Lookout Mountain physician asked to return $85,000

Hutcheson Medical Center is seen in this photo taken on Friday, Dec. 18, 2015, in Fort Oglethorpe, Ga.
Hutcheson Medical Center is seen in this photo taken on Friday, Dec. 18, 2015, in Fort Oglethorpe, Ga.

A Lookout Mountain physician and former Hutcheson Medical Center manager has been asked to return $85,000 he received as a consultant.

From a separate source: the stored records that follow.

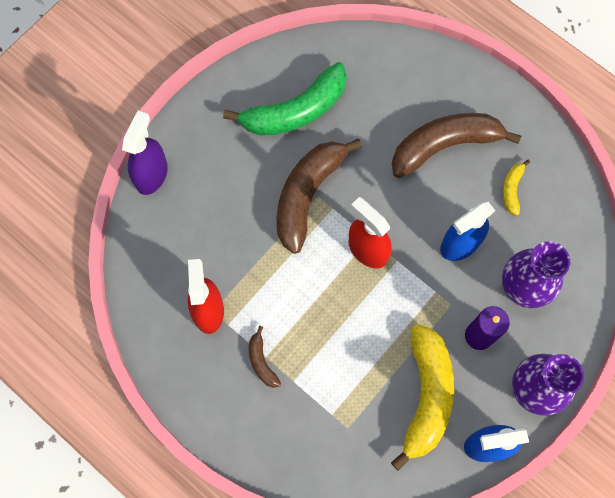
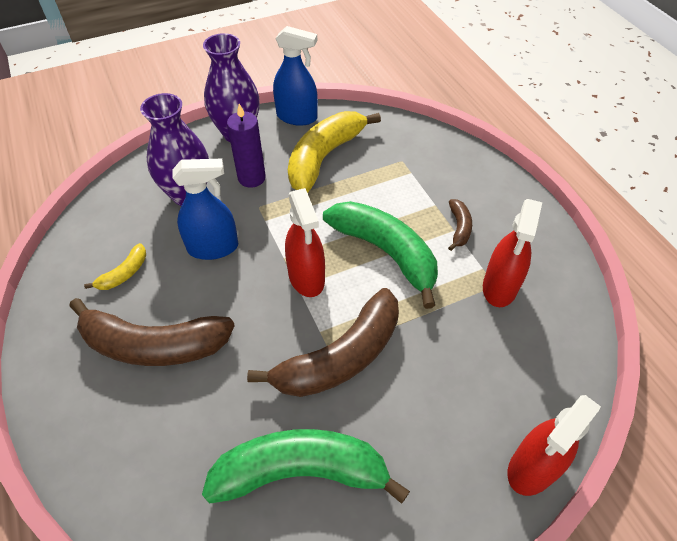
camera: 155 degrees left, 20 degrees down
(151, 174) = (532, 468): purple spray bottle -> red spray bottle
(315, 304) = (386, 252): none -> green banana

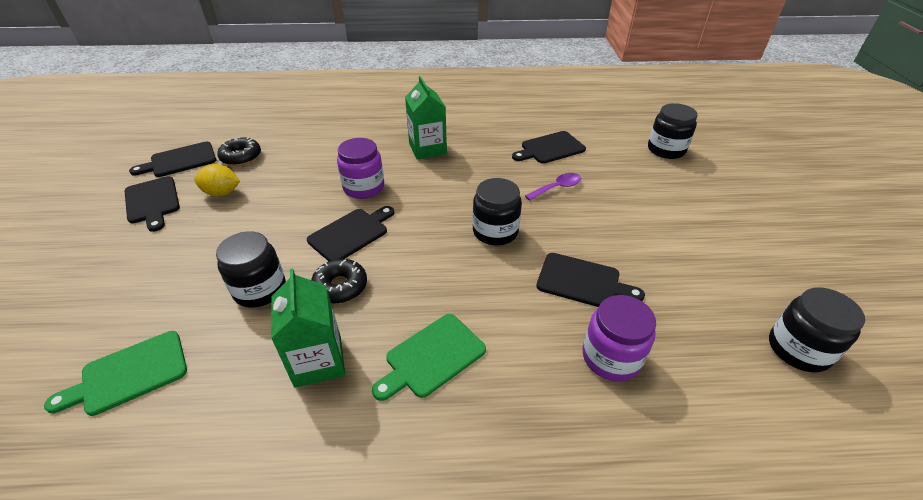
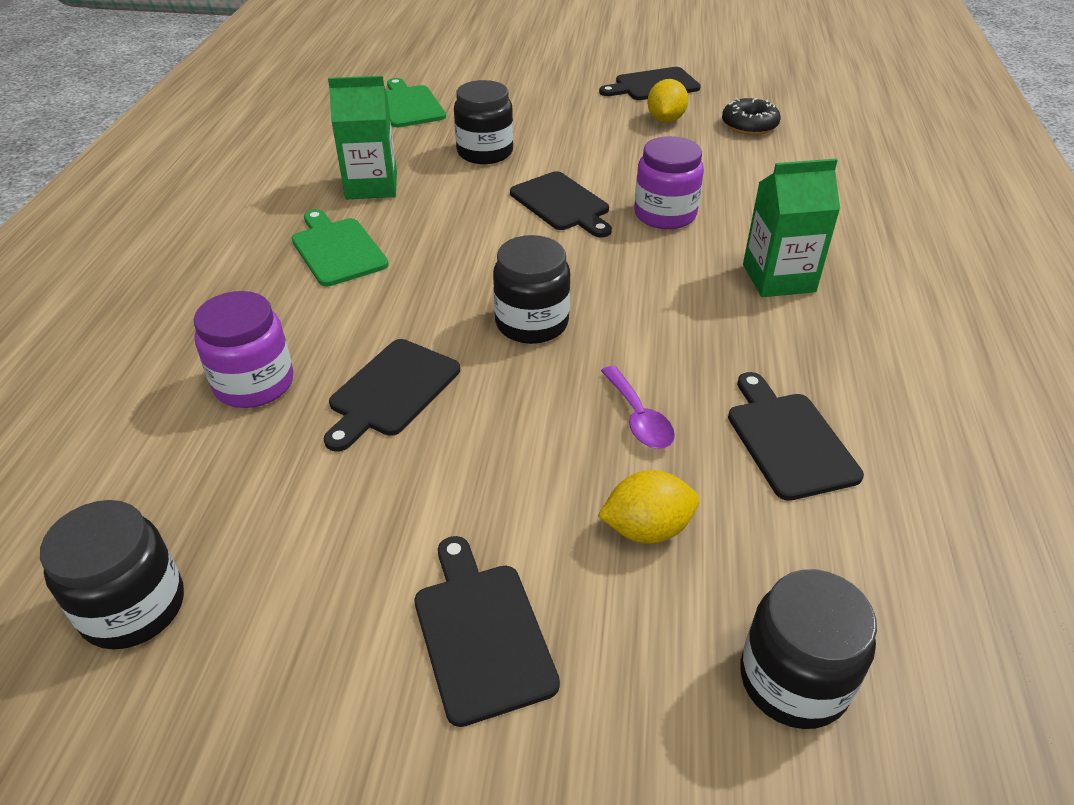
camera: 100 degrees right, 0 degrees up
(180, 160) = (740, 90): black cutting board -> black cutting board (481, 634)
(340, 286) = (469, 197): black donut -> none
(623, 182) = (647, 529): none -> yellow lemon

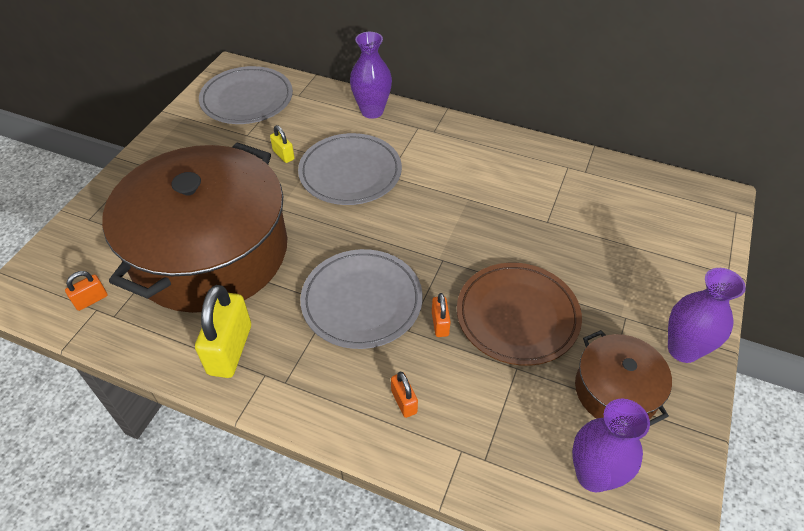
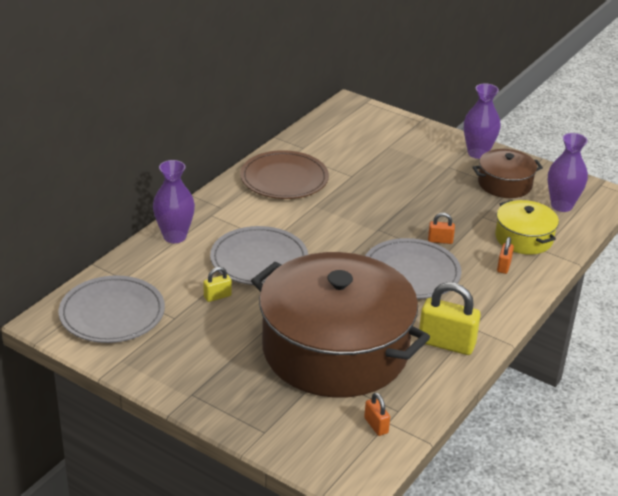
camera: 80 degrees left, 15 degrees down
(404, 401) = (504, 266): orange padlock -> orange padlock turned 60 degrees counterclockwise
(481, 424) = (524, 238): none -> yellow pot
(517, 316) = (439, 207): brown plate -> brown plate (284, 179)

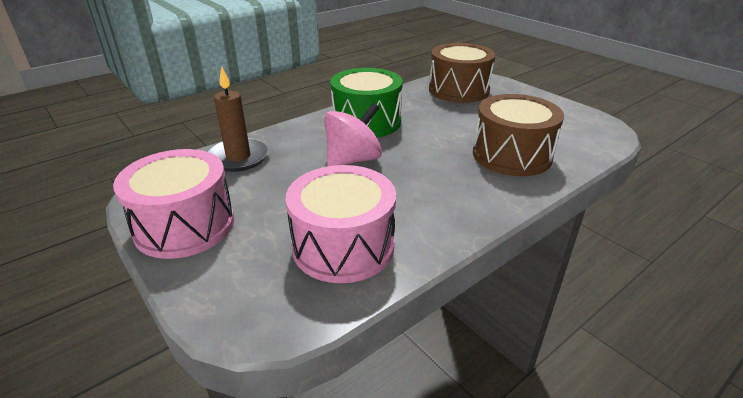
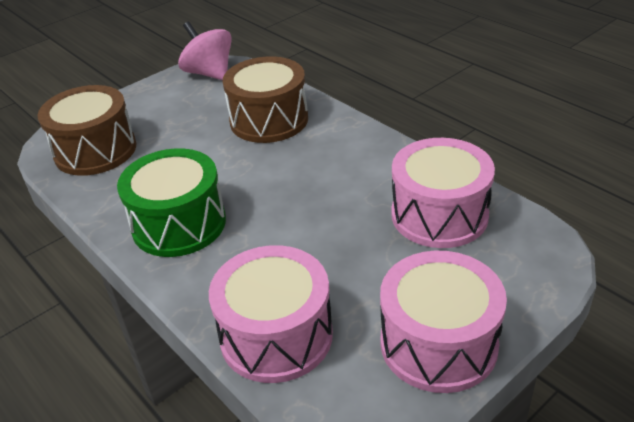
camera: 90 degrees left, 5 degrees up
(238, 157) = (276, 335): brown candle -> pink drum
(353, 160) = (281, 225): pink spinning top -> pink spinning top (209, 73)

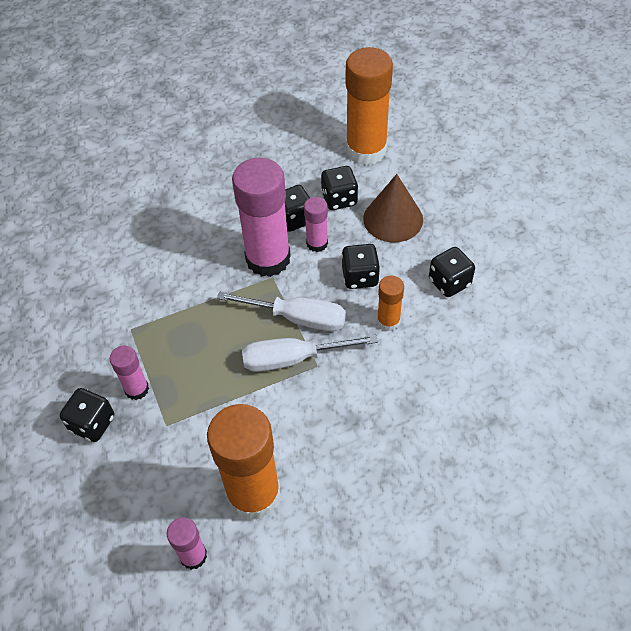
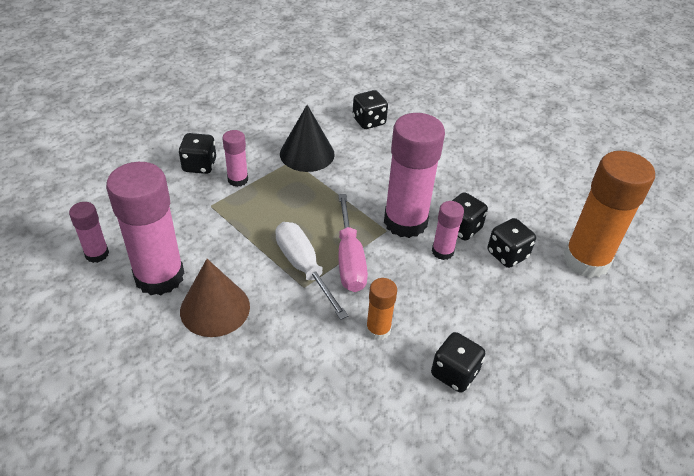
camera: 65 degrees right, 10 degrees down
(127, 312) = (307, 154): none -> black cone
(254, 494) = (159, 276): orange glue stick -> pink glue stick
(297, 318) = (349, 259): white screwdriver -> pink screwdriver
(360, 277) = (420, 294): black dice -> black dice (369, 121)
(393, 219) = (510, 304): brown cone -> brown cone (215, 308)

Dr. Mike Aiken, owner of GB Health Management, received the money as a consultant for the hospital from September-November 2014, right before Hutcheson's administrators declared bankruptcy. Last week, Ronald Glass filed a court motion, asking Aiken to return those payments to Hutcheson's funds. Glass is the shuttered hospital's trustee, in charge of managing all the money the company still has.

Glass is supposed to distribute all those funds to the creditors: companies and people who did work for Hutcheson and never got paid. A bankruptcy court rule allows Glass to also take back money hospital administrators paid up to 90 days before filing for bankruptcy - the idea being that the people in charge of a company about to go bankrupt aren't allowed to pick and choose who they are going to pay before seeking court protection from creditors.

Aiken formed GB Health Management in March 2014. Two months later, the board that controlled Hutcheson voted to hire him as a consultant for the hospital, paying him $30,000 a month.

They did so at the demands of then-Walker County Commissioner Bebe Heiskell and County Attorney Don Oliver, both of whom were friends with Aiken. The county officials agreed to loan Hutcheson $1 million if the board hired Aiken. Oliver told the Times Free Press last year that he and Heiskell felt Aiken was uniquely qualified to operate Hutcheson.

Farrell Hayes, the hospital's CEO at the time, also said Aiken was a good fit for the hospital. Aiken and Hayes had been in business together in the 1990s, when they ran North Park Hospital in Hixson. Hayes said Aiken had strong relationships with local directors, and he could recruit them to Hutcheson.

"I love Mike Aiken," Hayes told the Times Free Press last year.

But some senior managers at Hutcheson back then did not care for Aiken, saying he almost never talked during staff meetings. They questioned whether he did anything at all.

"I never saw it," said Mike Brady, in charge of physician relations at Hutcheson. "I never saw any overt progress."

Added Scott Radeker, the hospital's vice president of operations: "Mike [Aiken] was a ghost."

In the court filing last week, an attorney representing Glass wrote that he sent Aiken a letter in October, asking for the $85,000 back within 10 days. The lawyer, Allen Rosenfeld, added that he had not heard anything back since then.

Aiken, who is listed online as a partner at a real estate investment company called Terra Verde, did not return a call or an email seeking comment Monday.

Sixteen months ago, in December 2015, Hutcheson closed when Glass decided the hospital didn't have enough money left to be a safe operation. It re-opened later that month, after a physician's group out of Atlanta bought it for $4.2 million.

The company renamed the hospital Cornerstone Medical Center.